Copying exactly, give the lines in the material below from the one with "amplitude, 20250818: 8.27 -> 7.33" to the one with "close, 20250903: 8 -> 8.08", ends included, and nothing besides.

-- DATASET RECORDS follows --

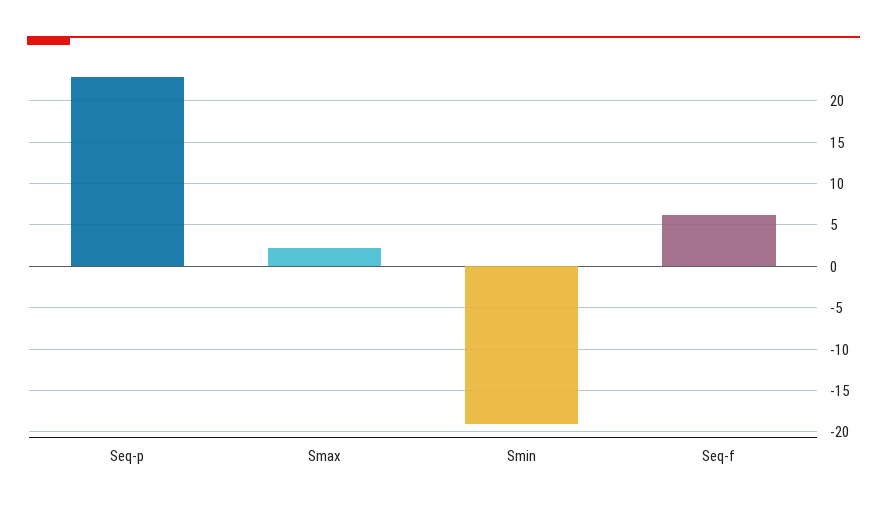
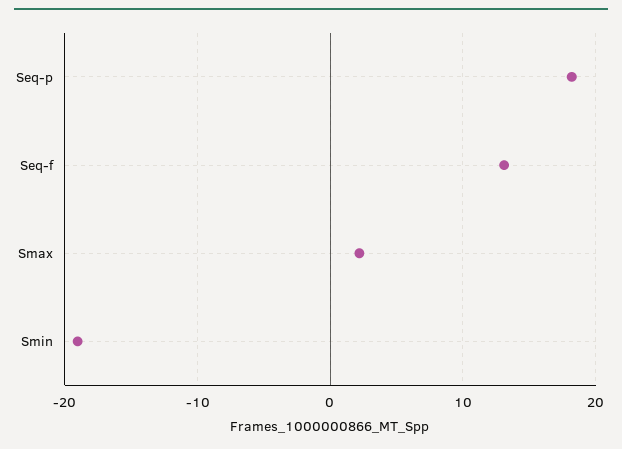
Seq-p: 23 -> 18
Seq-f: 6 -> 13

-- DATASET RECORDS concluded --
-- DATASET RECORDS follows --

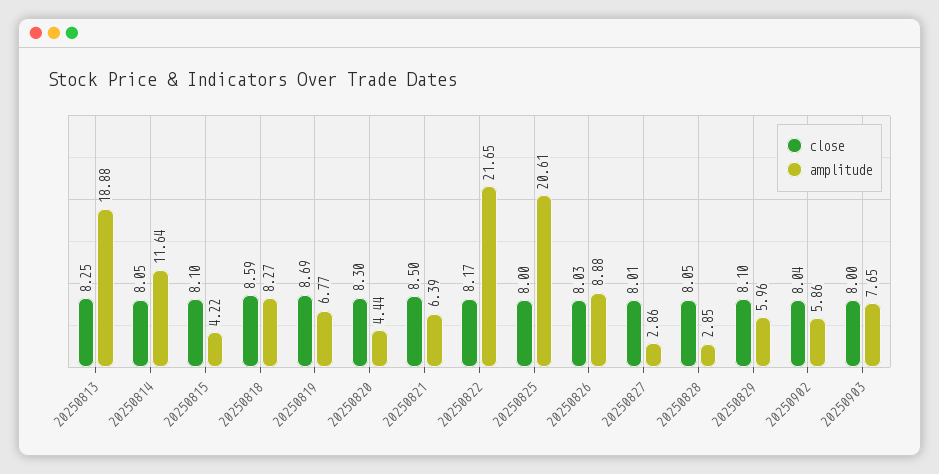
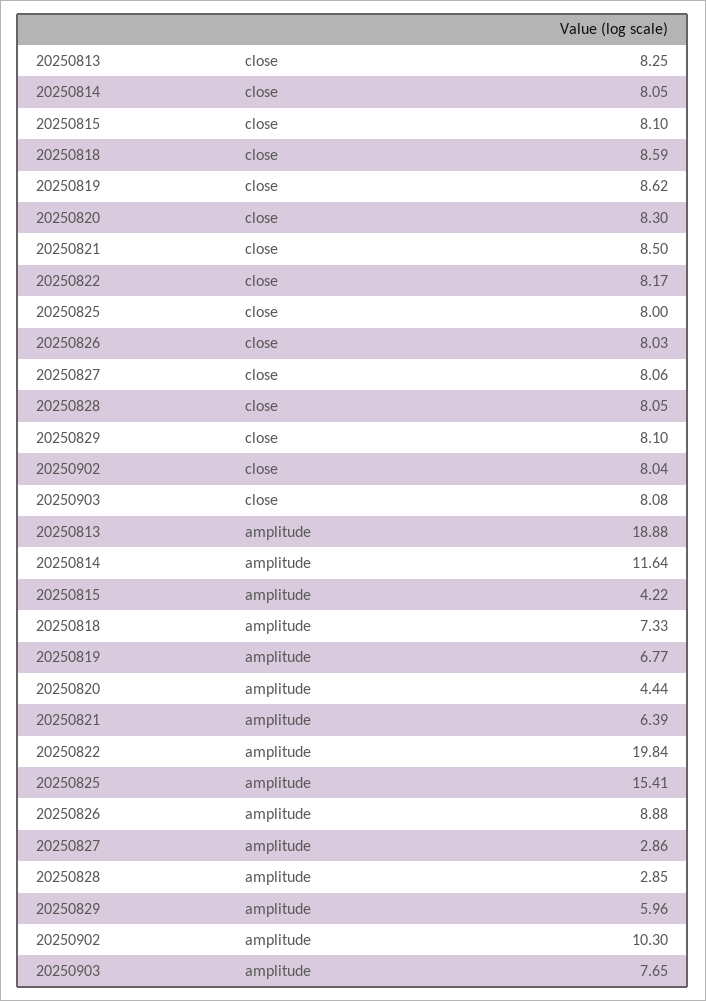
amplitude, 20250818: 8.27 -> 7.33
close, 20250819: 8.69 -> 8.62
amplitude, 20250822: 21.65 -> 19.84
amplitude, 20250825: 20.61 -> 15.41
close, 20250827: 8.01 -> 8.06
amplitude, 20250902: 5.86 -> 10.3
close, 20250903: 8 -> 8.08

-- DATASET RECORDS concluded --
-- DATASET RECORDS follows --

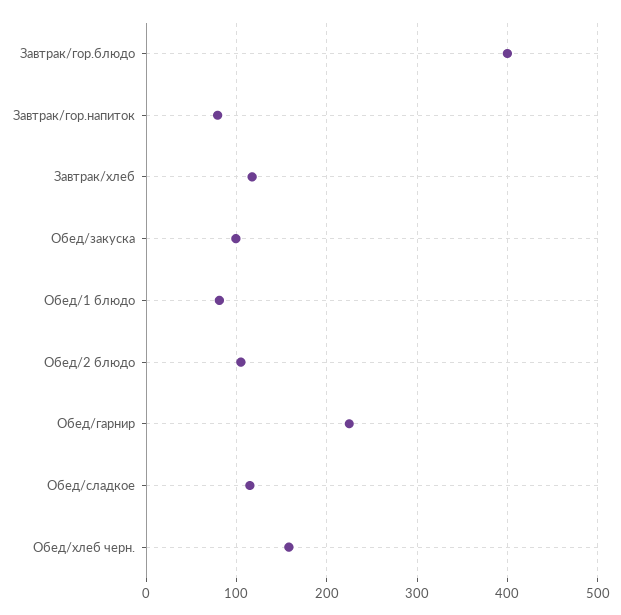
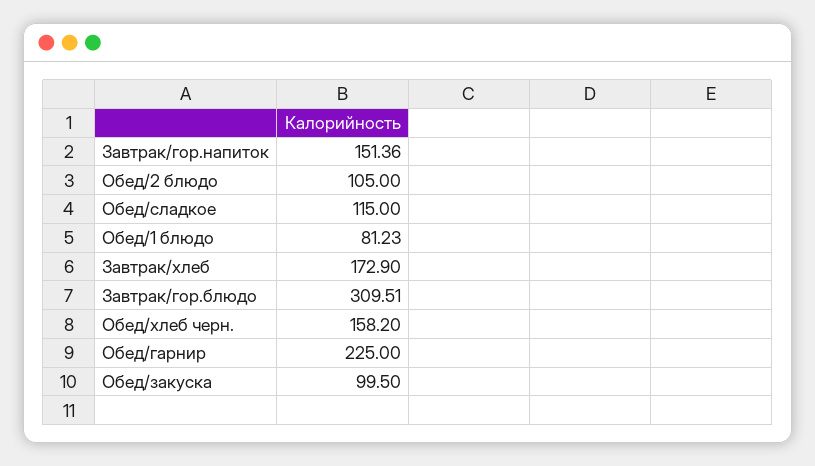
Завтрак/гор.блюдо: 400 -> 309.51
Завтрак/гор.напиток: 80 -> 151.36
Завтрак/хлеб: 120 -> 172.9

-- DATASET RECORDS concluded --

REPLY:
amplitude, 20250818: 8.27 -> 7.33
close, 20250819: 8.69 -> 8.62
amplitude, 20250822: 21.65 -> 19.84
amplitude, 20250825: 20.61 -> 15.41
close, 20250827: 8.01 -> 8.06
amplitude, 20250902: 5.86 -> 10.3
close, 20250903: 8 -> 8.08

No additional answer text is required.